The disparity to the usual moralist, which is of such a crucial importance to Nietzsche that he can imagine no larger contrast, does not at all constitute a refusal of the contents of morality, to the duties and regulations to which the person is supposed to submit. It rather consists in the self-confidence with which the duties are accepted and the subordination takes place. And even this difference exists only in Nietzsche’s imagination – but for that he has also created:

IV. Conceits for the conceited

It is namely not so that only Mr. Nietzsche and his “sovereign individual” would be capable of this act of freedom. Even the most dutiful moral philosopher recommends not the subjugation of humanity, but the freedom of the will in which he sees the ability to recognize duties and submit to them. And one does not need to be educated in order to submit to his duties with the consciousness of freedom. The joke in the self-denial and self-degradation, which Nietzsche could suffer so little from the moralists and Christians, exists precisely in the “self-”. The moral individual does not just proceed directly into the practical subordination under the material compulsions of moneymaking and the power of the law. He renders an interpretation of his subordination, manages to pose good reasons for everything he must do and thus disposes over a worldview in which everything that he encounters inspires the appearance that it is an offspring of his insight. Nothing at all changes in his condition; nevertheless in his imagination he plays the master of his condition. The fact that with morality it is a matter of consciousness of subjection is easily inferred from the contents of these conceits – hence the double standard of volition and permission; but it is a false consciousness of this subjection in which the dependent variable feigns as a sovereign over his subjection: He himself decides what is permitted and forbidden, lets nothing dictate anything except his free examination into its necessity. His will cannot be bent, but he knows how to enumerate a whole slat of higher values before which he degrades himself. This stupidity constitutes the consciousness of his freedom and this is what Nietzsche regards of all things as contrary to the hypocrisy of morality:

“The proud knowledge of the extraordinary privilege of responsibility, the consciousness of this rare freedom, of this power over himself and over fate . . .” (On the Genealogy of Morals, II, §2)
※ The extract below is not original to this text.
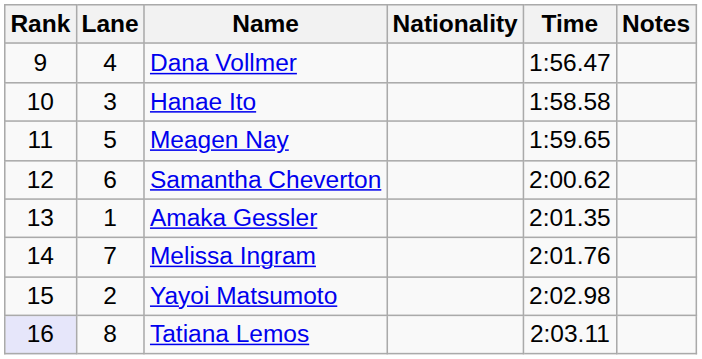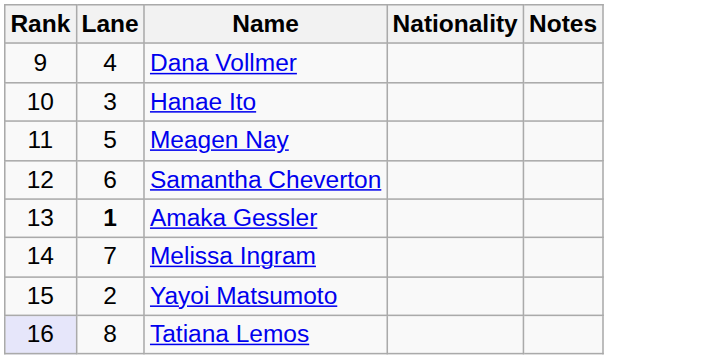- column: Time | 1:56.47 | 1:58.58 | 1:59.65 | 2:00.62 | 2:01.35 | 2:01.76 | 2:02.98 | 2:03.11
Amaka Gessler | Lane: normal -> bold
Still, one difference should not be ignored. Nobody has the nerve to boast with this stupidity so snootily, aristocratically and in such an elitist manner as does Nietzsche. However, the reason for this is not a critique of his arguments, but in the fact that “the herd” would make a fool of themselves with such swaggering. Here, as elsewhere, success and the position one occupies in real life prove decisive. The zeal to judge, in terms of taste, the mental attitudes belonging to it – whether one makes pleas for mercy and compassion, or another swears by his powers of self-assertion – belongs to the lowest instincts of which bourgeois individuals dispose.